The media hype for back to school sales--starting while we're all still happily immersed in summer vacation--might have us believe that "back to school" is code for "buy more stuff."
In fact, back-to-school time should be about organizing ourselves and families for a successful school year. Getting organized does not guarantee academic success and family harmony, but it helps. A smooth back-to-school transition sets the stage for the rest of the school year, so the systems we put in place during the back to school period are critical.
The back-to-school media hype is not all wrong, though. One piece of the back-to-school puzzle is shopping for school supplies while they are readily available and on sale. In order to save money on school supplies, think long-term: Choose high quality items for durable goods, like water bottles, backpacks and lunchboxes, so they can be used year after year. Then, maybe go a little cheaper on the things that get used up.
School clothes or school uniforms are another item on every mom's list. Shopping early is a good idea, particularly when buying school uniforms. Do not wait until the week before school. The earlier you take care of this, the less stressful it will be!
Most likely by the time back-to-school rolls around you've got a child care plan in place. You've probably decided what type of child care you need and how much child care you need to fit with your work-at-home schedule. But school has a funny way of messing up the best laid plans.
When your child wants to join after-school clubs and sports, the babysitter you've lined up may not be needed. Or, you may need to put one child into after-school care if another has activities, so you don't find yourself driving to the school four times a day. If possible, leave a little flexibility in your child care plans as you head back to school.
On the first days back to school, start 15 minutes earlier than you think you need. Pack lunches the night before (or maybe even have kids pack lunches!), so all kids have to do is grab their lunchboxes and go. Use these other tips to streamline your school morning routine. And if all goes well you can push wake up time a little later once everyone is in a good morning routine.
Teachers use organization systems in school. There's a place for book bags, a time to copy homework assignments, a folder to bring home notices, a regular day for spelling tests, etc. But when kids get home they may forget how to organize themselves. Don't let them! Setting the tone during the back-to-school time will help keep them organized all year.
Find out how the classroom works. Often during the back-to-school period teachers send home letters explaining their curriculum and homework policies. If not, ask your child, and help him stay on track by using a similar system at home. But if he isn't clear on the details, ask the teacher at back-to-school night or set up a conference.
Routine makes unpleasant things, like homework, easier. Right when kids go back to school, set the stage for successful homework by instituting a regular place and time for homework. Younger students often need an adult to help with homework, so if possible, arrange your schedule so you can be nearby during homework time. However, don't let their homework become your homework. And a parent should check older kids' homework too to be sure they understood it. So figure how how much homework help is needed, and then set a homework schedule that works well for your family and stick to it.
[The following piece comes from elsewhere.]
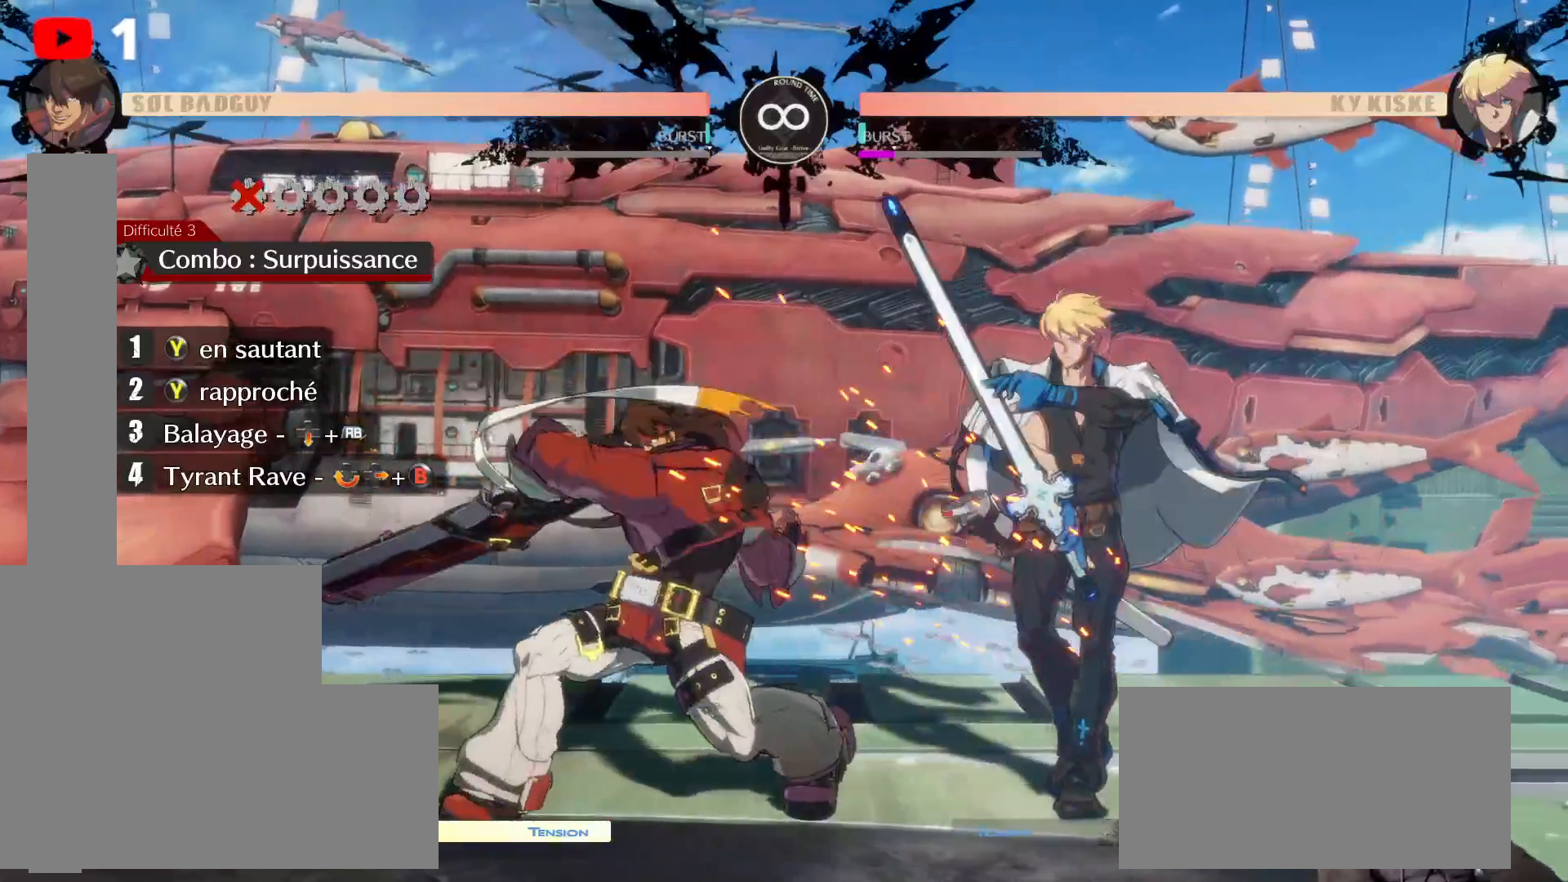
{"buttons": [], "left_stick": "center", "right_stick": "center", "events": []}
During the back-to-school month of September, a family's schedule can balloon out of control, as each child signs up for activities. And when that happens so early in the school year, it can be difficult to reign in later. Carefully consider each child's activity that goes on the calendar. It may be OK to take a break from work to shuttle kids to sports or clubs during a slow period of work, but what happens later if you have a busy season or a new client? Find a family calendar that works for you, and then be careful what you put on it.
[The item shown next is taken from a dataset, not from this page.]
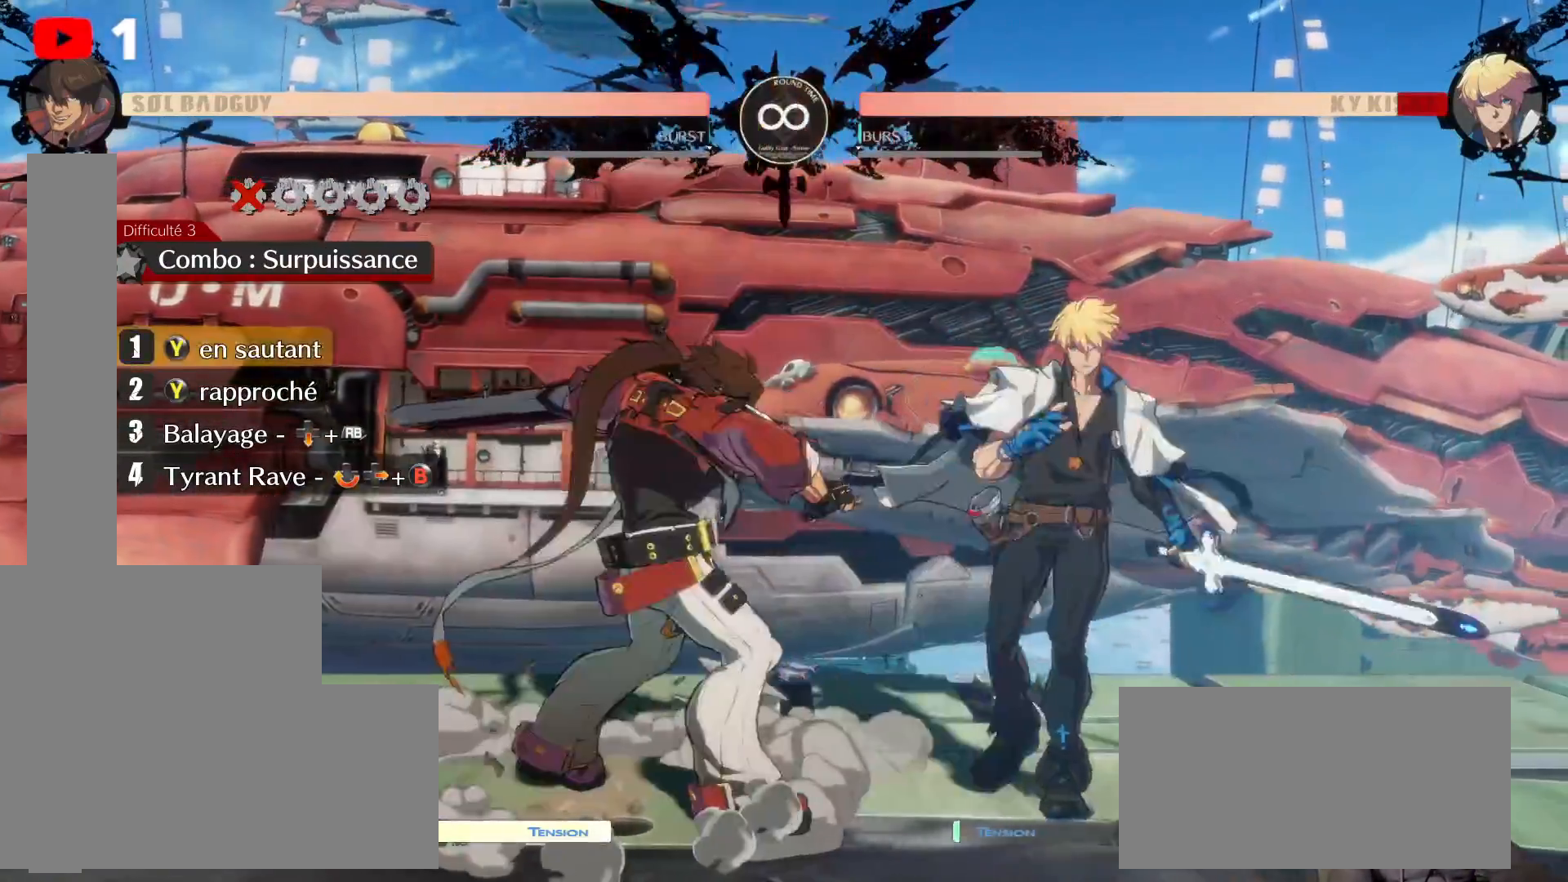
{"buttons": [], "left_stick": "center", "right_stick": "center", "events": [[33, "Y", "up"], [150, "DPAD_RIGHT", "up"], [333, "B", "down"], [433, "B", "up"]]}
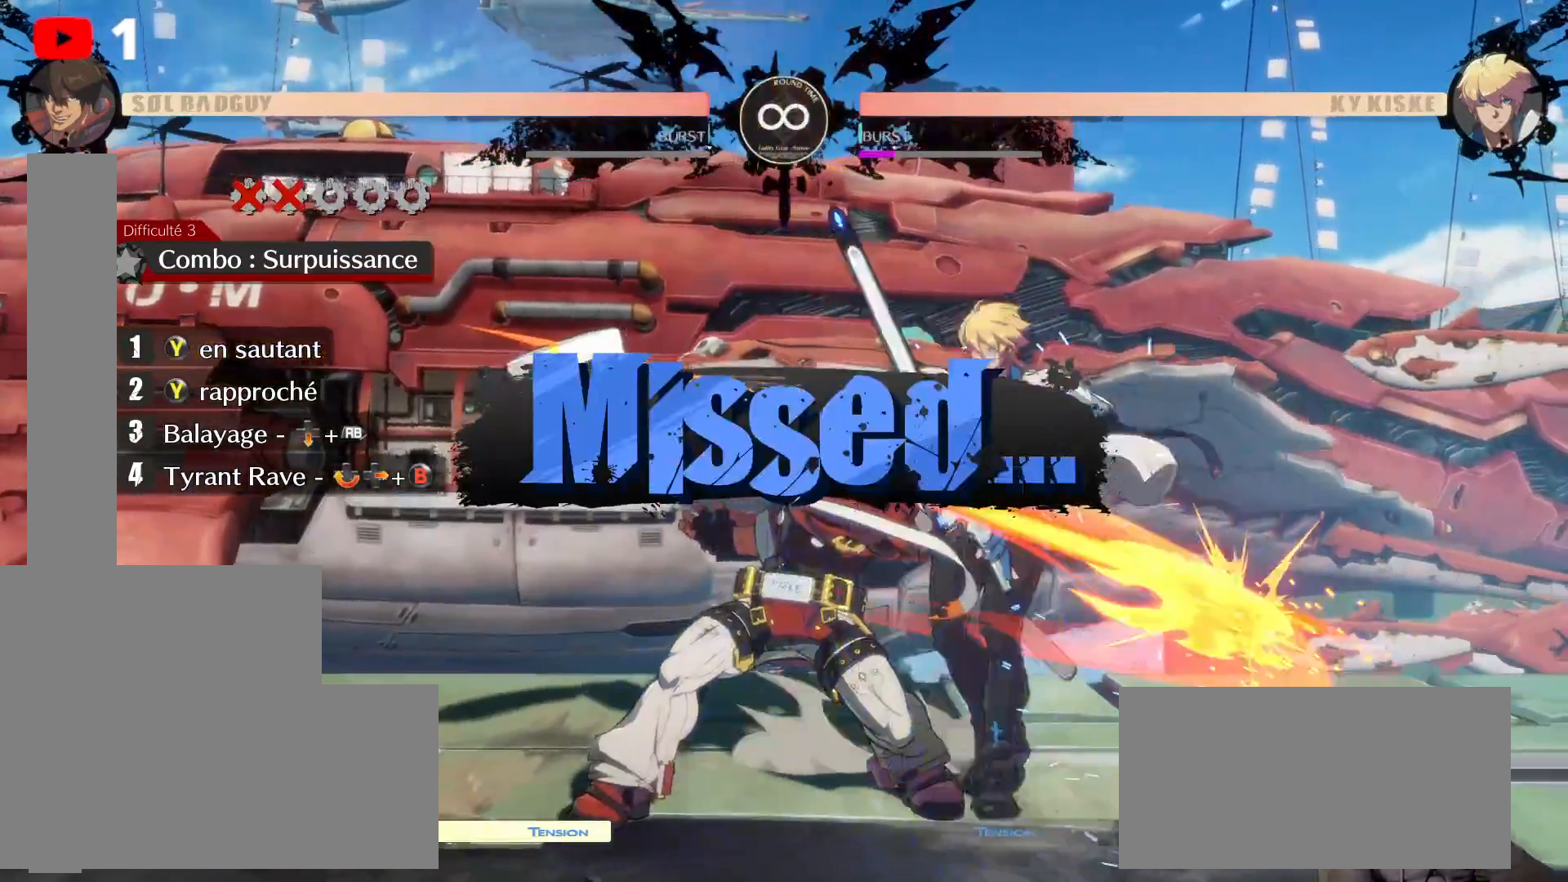
{"buttons": [], "left_stick": "center", "right_stick": "center", "events": []}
And it's not just the kids that need to be monitored for over-scheduling. Parents, particularly those who work from home, can find themselves taking on volunteer jobs, like becoming a class parent, or attending daytime school events. For many, being able to do these things are some of the benefits of working at home. However, these too must be balanced with work and home responsibilities.
Going hand in hand with volunteering (but much less fun in my book) is fundraising. Many schools and other kid-oriented organizations rely on fundraising to pay for the programs kids enjoy. And back to school usually means back to fundraising! Fundraising can be tough for work-at-home moms who don't have office buddies to sell to. But fundraisers do not have to be stressful; there are several strategies for handling fundraisers that a work-at-home mom can use.